Basically, my advice is simply don't do it. Find another housing accommodation for him during your trip. Hedgehogs aren't animals that do well with trips like this, and IMO, it would be extremely unfair to him to subject him to the stress & potential health issues that could arise from this.

Edit: A dog car seat isn't going to be appropriate for him riding in the car either. He needs to be in a hard-sided cat/dog carrier that can be strapped in for safety. Most of the car seats I'm seeing are completely open, so he could easily climb out & get lost or injured in the car. And even if it's enclosed, it's not going to protect him as well as a hard-sided carrier in the event of a car crash.


----------



## Casper (May 2, 2016)

When I said I wasn't concerned vet wise, I moreso meant finding one, I have previously had all his papers copied and sent to me to stay in my files and there are exotic vets splattered all around Ohio. Water wise, I'm bringing bottled water because that's what he drinks now and he does get an upset stomach for a few days if he changes, I was asking about how often to stop to see if he'll drink so that the water isn't making a mess in my car. And he's already traveled via car before and slept right through it, this was in the daytime so I don't know how he does during the night I plan on taking him sometime soon to find out. As for the car seat, https://www.chewy.com/solvit-standa...1eC2NaBRGqmtCl_GkLSVh0lHLfd6oD3NEPBoCBOfw_wcB this is the one I had in mind but can easily get a hard one if that would be dangerous. And unfortunately nobody in my family is able/knows how to care for him and he's a little picky in who cares for him. And if he were to get sick I would absolutely cut my trip short, his health comes first. If there was anything else I didn't cover please let me know.


----------

Set problem A:
Repeat the passage of the hedgehog travel thread between "Basically, my advice" and "arise from this.", inclusive, word for word.
Set problem B:
Answer these questions from the hedgehog travel thread:
(i) What kind of carrier does the first post say the hedgehog needs for riding in the car?
(ii) What does Casper plan to bring for the hedgehog to drink?
(iii) What does Casper say would happen to the trip if the hedgehog got sick?

Dataset content:

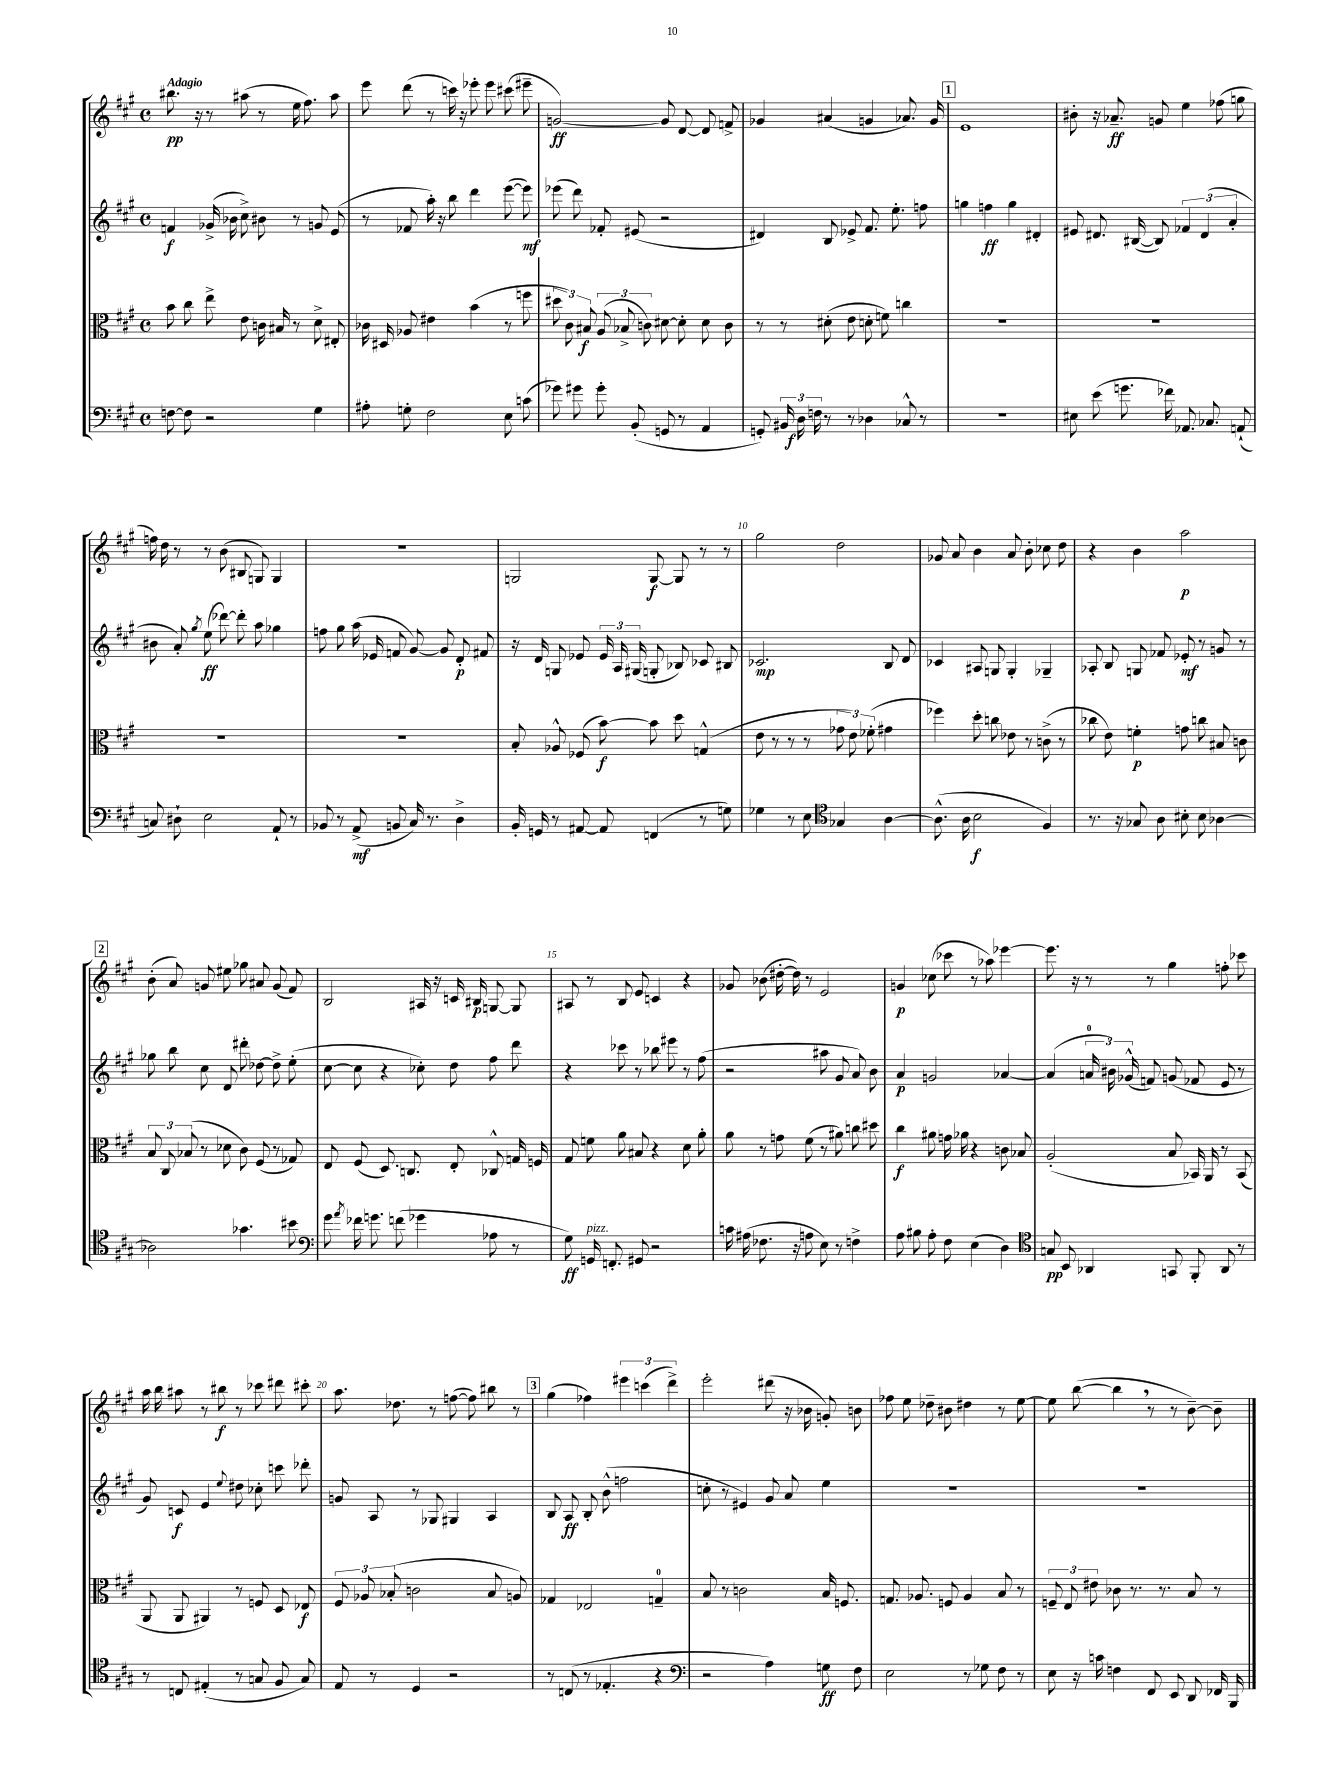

**kern	**dynam	**kern	**dynam	**kern	**dynam	**kern	**dynam
*part4	*part4	*part3	*part3	*part2	*part2	*part1	*part1
*staff4	*staff4	*staff3	*staff3	*staff2	*staff2	*staff1	*staff1
*clefF4	*	*clefC3	*	*clefG2	*	*clefG2	*
*k[f#c#g#]	*	*k[f#c#g#]	*	*k[f#c#g#]	*	*k[f#c#g#]	*
*M4/4	*	*M4/4	*	*M4/4	*	*M4/4	*
*met(c)	*	*met(c)	*	*met(c)	*	*met(c)	*
=1	=1	=1	=1	=1	=1	=1	=1
!	!	!	!	!	!	!LO:TX:a:B:t=Adagio	!
[8Fn\	.	8b\	.	4fn/	f	8.bb#X\	pp
8F\]	.	8cc#\	.	.	.	.	.
.	.	.	.	.	.	16r	.
2r	.	8ee^\	.	(16g-X^/	.	8r	.
.	.	.	.	16b-X\	.	.	.
.	.	8e\	.	8cc#^\)	.	(8aa#X\	.
.	.	16cn\	.	8b#X\	.	8r	.
.	.	16B#X/	.	.	.	.	.
.	.	8r	.	8r	.	16ee\	.
.	.	.	.	.	.	8.ff#\)	.
4G#\	.	8d^\	.	8gn/	.	.	.
.	.	8E#X'/	.	(8e/	.	8aa#\	.
=2	=2	=2	=2	=2	=2	=2	=2
8A#X'\	.	16c-X\	.	8r	.	8eee\	.
.	.	16D#X/	.	.	.	.	.
8Gn'\	.	8A-X/	.	8f-X/	.	(8ddd\	.
2F#\	.	4e#X\	.	16aa'\)	.	8r	.
.	.	.	.	16r	.	.	.
.	.	.	.	8bb\	.	16cccn\)	.
.	.	.	.	.	.	16r	.
.	.	(4b\	.	4ddd\	.	8eee-X'\	.
.	.	.	.	.	.	8eee-\	.
8E\	.	8r	.	([8eee\	.	(8ccc#X\	.
(8cn\	.	8ffn\	.	8eee\])	mf	8eee#X~\	.
=3	=3	=3	=3	=3	=3	=3	=3
8g-X\)	.	12dd#X\	.	(8eee-X\	.	[2gn/)	ff
.	.	12c#\)	.	.	.	.	.
8g#X\	.	.	.	8ddd\)	.	.	.
.	.	12B#X/	f	.	.	.	.
8g#'\	.	(12A/	.	8f-X'/	.	.	.
.	.	12B-X^/	.	.	.	.	.
(8BB'/	.	.	.	(8e#X/	.	.	.
.	.	12cn\)	.	.	.	.	.
8GGn/	.	[8d#X\	.	2r	.	8g/]	.
8r	.	8d#'\]	.	.	.	[8d/	.
4AA/	.	8d#\	.	.	.	8d/]	.
.	.	8c\	.	.	.	8fn^/	.
=4	=4	=4	=4	=4	=4	=4	=4
8GGn'/)	.	8r	.	4d#X/)	.	4g-X/	.
24BB#X/	.	8r	.	.	.	.	.
24D\	f	.	.	.	.	.	.
24Fn\	.	.	.	.	.	.	.
8r	.	(8d#X'\	.	8B/	.	(4a#X/	.
8r	.	8e\	.	8e-X^/	.	.	.
4D-X\	.	8dn'\	.	8.f#/	.	4gn/	.
.	.	8fn\)	.	.	.	.	.
.	.	.	.	8.ee'\	.	.	.
8C-X^^/	.	4ccn\	.	.	.	8.a-X/)	.
8r	.	.	.	8ffn\	.	.	.
.	.	.	.	.	.	16g/	.
!!LO:REH:place=s1:t=1
=5	=5	=5	=5	=5	=5	=5	=5
1r	.	1r	.	4ggn\	.	1e	.
.	.	.	.	4ffn\	ff	.	.
.	.	.	.	4gg\	.	.	.
.	.	.	.	4d#X'/	.	.	.
=6	=6	=6	=6	=6	=6	=6	=6
8E#X\	.	1r	.	8e#X/	.	8b#X'\	.
(8e\	.	.	.	8.d#X/	.	16r	.
.	.	.	.	.	.	8.a-X~/	ff
8.gn\	.	.	.	.	.	.	.
.	.	.	.	([16B#X/	.	.	.
.	.	.	.	8B#/])	.	8gn/	.
16f-X\)	.	.	.	.	.	.	.
8.AA-X/	.	.	.	6f-X/	.	4ee\	.
.	.	.	.	(6d#/	.	.	.
8.C-X/	.	.	.	.	.	.	.
.	.	.	.	.	.	(8ff-X\	.
.	.	.	.	6a'/	.	.	.
(8AAn`/	.	.	.	.	.	8ggn\	.
!!LO:LB:g=z
=7	=7	=7	=7	=7	=7	=7	=7
8Cn/)	.	1r	.	8b#X\	.	16ffn\)	.
.	.	.	.	.	.	16dd\	.
8D#X`\	.	.	.	8a'/)	.	8r	.
.	.	.	.	8qgg#/	.	.	.
2E\	.	.	.	(8ee\	ff	8r	.
.	.	.	.	[8ddd-X\)	.	(8b\	.
.	.	.	.	8ddd-'\]	.	8B#X/	.
.	.	.	.	8aa\	.	8Gn/)	.
8AA`/	.	.	.	4gg-X\	.	4G/	.
8r	.	.	.	.	.	.	.
=8	=8	=8	=8	=8	=8	=8	=8
8BB-X/	.	1r	.	8ffn\	.	1r	.
8r	.	.	.	8gg#\	.	.	.
(8AA^/	mf	.	.	(16aa\	.	.	.
.	.	.	.	16e-X/	.	.	.
8BBn/	.	.	.	8fn/	.	.	.
16C#/)	.	.	.	[8g#/)	.	.	.
8.r	.	.	.	.	.	.	.
.	.	.	.	8g#/]	.	.	.
4D^\	.	.	.	8d'/	p	.	.
.	.	.	.	8f#X/	.	.	.
=9	=9	=9	=9	=9	=9	=9	=9
16BB'/	.	8B'/	.	16r	.	2Gn/	.
16GGn/	.	.	.	16d/	.	.	.
8r	.	8A-X^^/	.	8Gn/	.	.	.
[8AA#X/	.	(8F-X/	.	8e-X/	.	.	.
8AA#/]	.	[8b\)	f	24e-/	.	.	.
.	.	.	.	24A/	.	.	.
.	.	.	.	(24G#X/	.	.	.
(4FFn/	.	8b\]	.	8Gn'/	.	[8G/	f
.	.	8dd\	.	8B-X/)	.	8G/]	.
8r	.	(4Gn^^/	.	8c-X/	.	8r	.
8Gn\)	.	.	.	8B#X/	.	8r	.
=10	=10	=10	=10	=10	=10	=10	=10
4G-X\	.	8e\	.	2.c-X/	mp	2gg#\	.
.	.	8r	.	.	.	.	.
8r	.	8r	.	.	.	.	.
8E\	.	8r	.	.	.	.	.
*clefC4	*	*	*	*	*	*	*
4G-X/	.	12g-X\	.	.	.	2dd\	.
.	.	12e\)	.	.	.	.	.
.	.	(12f-X'\	.	.	.	.	.
[4A\	.	4g#X\	.	8B/	.	.	.
.	.	.	.	8d/	.	.	.
=11	=11	=11	=11	=11	=11	=11	=11
(8.A^^\]	.	4ff-X\)	.	4c-X/	.	8g-X/	.
.	.	.	.	.	.	8a/	.
16A\	.	.	.	.	.	.	.
2B\	f	8dd'\	.	8A#X/	.	4b\	.
.	.	8ccn\	.	8Gn/	.	.	.
.	.	8e-X\	.	4G'/	.	8a/	.
.	.	8r	.	.	.	8b'\	.
4F#/)	.	(8cn^\	.	4G-X~/	.	8cc-X\	.
.	.	8r	.	.	.	8dd\	.
=12	=12	=12	=12	=12	=12	=12	=12
8.r	.	8cc-X\	.	8A-X'/	.	4r	.
.	.	8e\)	.	8B/	.	.	.
16r	.	.	.	.	.	.	.
8G-X/	.	4fn'\	p	8Gn/	.	4b\	.
8A\	.	.	.	8f-X/	.	.	.
8B#X'\	.	8gn\	.	8e-X'/	mf	2aa\	p
8B#\	.	8ccn\	.	8r	.	.	.
[4A-X\	.	8B#X/	.	8gn/	.	.	.
.	.	8cn\	.	8r	.	.	.
!!LO:LB:g=z
!!LO:REH:place=s1:t=2
=13	=13	=13	=13	=13	=13	=13	=13
2A-X\]	.	12B/	.	8gg-X\	.	(8b'\	.
.	.	12C#/	.	.	.	.	.
.	.	.	.	8bb\	.	8a/)	.
.	.	(12B-X/	.	.	.	.	.
.	.	8r	.	8cc#\	.	8gn/	.
.	.	8d-X\	.	8d/	.	8ee#X\	.
4.g-X\	.	8c#\)	.	8ddd#X'\	.	8gg-X\	.
.	.	(8F#/	.	[8dd-X\	.	8a#X/	.
.	.	8r	.	8dd-^\]	.	(8g/	.
8b#X\	.	8G-X/)	.	(8ee'\	.	8f#/)	.
=14	=14	=14	=14	=14	=14	=14	=14
*clefF4	*	*	*	*	*	*	*
8g#\	.	8E/	.	[8cc#\	.	2B/	.
8qa/	.	.	.	.	.	.	.
16f-X\	.	(8F#/	.	8cc#\]	.	.	.
8.gn\	.	.	.	.	.	.	.
.	.	8.D/)	.	4r	.	.	.
(8fn\	.	.	.	.	.	.	.
.	.	8.Cn/	.	.	.	.	.
4g-X\	.	.	.	8cc-X'\)	.	16A#X/	.
.	.	.	.	.	.	16r	.
.	.	8E'/	.	8dd\	.	16cn/	.
.	.	.	.	.	.	16B#X/	p
8A-X\	.	8C-X^^/	.	8ff#\	.	[8Gn/	.
8r	.	16Gn/	.	8ddd\	.	8G/]	.
.	.	16Fn/	.	.	.	.	.
=15	=15	=15	=15	=15	=15	=15	=15
8G#\)	ff	8G#/	.	4r	.	8A#X/	.
!LO:TX:a:i:t=pizz.	!	!	!	!	!	!	!
16GGn/	.	8fn\	.	.	.	8r	.
8.FFn'/	.	.	.	.	.	.	.
.	.	8a\	.	8ccc-X\	.	8B/	.
8GG#X/	.	8B#X/	.	8r	.	8e/	.
2r	.	4r	.	8bb-X\	.	4cn/	.
.	.	.	.	8eee#X\	.	.	.
.	.	8d\	.	8r	.	4r	.
.	.	8a'\	.	(8ff#\	.	.	.
=16	=16	=16	=16	=16	=16	=16	=16
16cn\	.	8a\	.	2r	.	8g-X/	.
(16A#X\	.	.	.	.	.	.	.
8.F-X\	.	8r	.	.	.	(8b-X\	.
.	.	8gn\	.	.	.	[16dd#X'\	.
16r	.	.	.	.	.	16dd#\])	.
8An\	.	(8f#\	.	.	.	8r	.
8E\)	.	8r	.	8aa#X\	.	2e/	.
8r	.	8a#X\)	.	8g#/	.	.	.
4Fn^\	.	8ccn\	.	8a/)	.	.	.
.	.	8dd#X\	.	8b\	.	.	.
=17	=17	=17	=17	=17	=17	=17	=17
8A\	.	4cc#\	f	4a/	p	4gn/	p
8B#X\	.	.	.	.	.	.	.
8A'\	.	8a#X\	.	2gn/	.	(8cc-X\	.
8F#\	.	16gn\	.	.	.	8ccc-X\	.
.	.	16a-X\	.	.	.	.	.
(4E\	.	4r	.	.	.	8r	.
.	.	.	.	.	.	8aa-X\)	.
4D\)	.	8cn\	.	[4a-X/	.	[4eee-X\	.
.	.	8B-X/	.	.	.	.	.
=18	=18	=18	=18	=18	=18	=18	=18
*clefC4	*	*	*	*	*	*	*
8Gn/	pp	(2A'/	.	(4a-/]	.	8.eee-\]	.
8BB/	.	.	.	.	.	.	.
.	.	.	.	.	.	16r	.
4AA-X/	.	.	.	24an/	.	8r	.
.	.	.	.	24b#X\)	.	.	.
.	.	.	.	(24g-X^^/	.	.	.
.	.	.	.	8fn/)	.	8r	.
8GGn/	.	8B/	.	(8gn/	.	4gg#\	.
8FF#'/	.	16BB-X/)	.	8f-X/	.	.	.
.	.	16AA/	.	.	.	.	.
8AA-/	.	8r	.	8e/	.	8ffn'\	.
8r	.	(8BB-/	.	8r	.	8ccc-X\	.
!!LO:LB:g=z
=19	=19	=19	=19	=19	=19	=19	=19
8r	.	8AA/	.	8g#/)	.	16aa\	.
.	.	.	.	.	.	16bb\	.
8Cn/	.	8AA/	.	8cn/	f	8aa#X\	.
(4E#X'/	.	4AA#X/)	.	4e/	.	8r	.
.	.	.	.	.	.	8bb#X\	f
.	.	.	.	8qqee/	.	.	.
8r	.	8r	.	8dd#X\	.	8r	.
8Gn/	.	8Fn/	.	8cc-X'\	.	8ccc-X\	.
8F#/	.	8D/	.	8cccn\	.	8ddd#X\	.
8G/)	.	8E-X/	f	8ddd-X'\	.	8ccc#X'\	.
=20	=20	=20	=20	=20	=20	=20	=20
8E/	.	12F#/	.	8gn/	.	8.aa\	.
.	.	12A-X/	.	.	.	.	.
8r	.	.	.	8A/	.	.	.
.	.	(12B-X'/	.	.	.	.	.
.	.	.	.	.	.	8.dd-X\	.
4D/	.	2cn\	.	8r	.	.	.
.	.	.	.	8G-X/	.	8r	.
2r	.	.	.	4G#X/	.	([8ffn\	.
.	.	.	.	.	.	8ff\])	.
.	.	8B-/	.	4A/	.	8bb#X\	.
.	.	8An/)	.	.	.	8r	.
!!LO:REH:place=s1:t=3
=21	=21	=21	=21	=21	=21	=21	=21
8r	.	4G-X/	.	8B/	.	(4gg#\	.
(8Cn/	.	.	.	8A/	ff	.	.
8r	.	2E-X/	.	8B'/	.	4ff-X\)	.
4.E-X'/	.	.	.	(8b^^\	.	.	.
.	.	.	.	2ffn\	.	6eee#X\	.
.	.	.	.	.	.	(6cccn\	.
4r	.	4Gn~/	.	.	.	.	.
.	.	.	.	.	.	6ddd^\)	.
=22	=22	=22	=22	=22	=22	=22	=22
*clefF4	*	*	*	*	*	*	*
2r	.	8B/	.	8ccn'\	.	2eee'\	.
.	.	8r	.	8r	.	.	.
.	.	2cn\	.	4e#X/)	.	.	.
4A\)	.	.	.	8g#/	.	(8ddd#X\	.
.	.	.	.	8a/	.	16r	.
.	.	.	.	.	.	16b-X\	.
8Gn\	ff	16B/	.	4ee\	.	8gn'/)	.
.	.	8.Fn/	.	.	.	.	.
8F#\	.	.	.	.	.	8bn\	.
=23	=23	=23	=23	=23	=23	=23	=23
2E\	.	8.Gn/	.	1r	.	8ff-X\	.
.	.	.	.	.	.	8ee\	.
.	.	8.A-X/	.	.	.	.	.
.	.	.	.	.	.	8dd-X~\	.
.	.	8Fn/	.	.	.	8b#X\	.
8r	.	4A-/	.	.	.	4dd#X\	.
8G-X\	.	.	.	.	.	.	.
8F#\	.	8B/	.	.	.	8r	.
8r	.	8r	.	.	.	[8ee\	.
=24	=24	=24	=24	=24	=24	=24	=24
8E\	.	12Fn~/	.	1r	.	8ee\]	.
.	.	12E/	.	.	.	.	.
16r	.	.	.	.	.	([8bb\	.
.	.	12e#X\	.	.	.	.	.
16cn\	.	.	.	.	.	.	.
4Fn\	.	8c-X\	.	.	.	4bb,\]	.
.	.	8.r	.	.	.	.	.
8FF#/	.	.	.	.	.	8r	.
.	.	8.r	.	.	.	.	.
8EE/	.	.	.	.	.	8r	.
8DD/	.	8B/	.	.	.	[8b~\)	.
16FF-X/	.	8r	.	.	.	8b~\]	.
16BBB/	.	.	.	.	.	.	.
==	==	==	==	==	==	==	==
*-	*-	*-	*-	*-	*-	*-	*-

Finished answer A:
Basically, my advice is simply don't do it. Find another housing accommodation for him during your trip. Hedgehogs aren't animals that do well with trips like this, and IMO, it would be extremely unfair to him to subject him to the stress & potential health issues that could arise from this.

Finished answer B:
(i) A hard-sided cat/dog carrier that can be strapped in for safety.
(ii) Bottled water.
(iii) Casper would cut the trip short.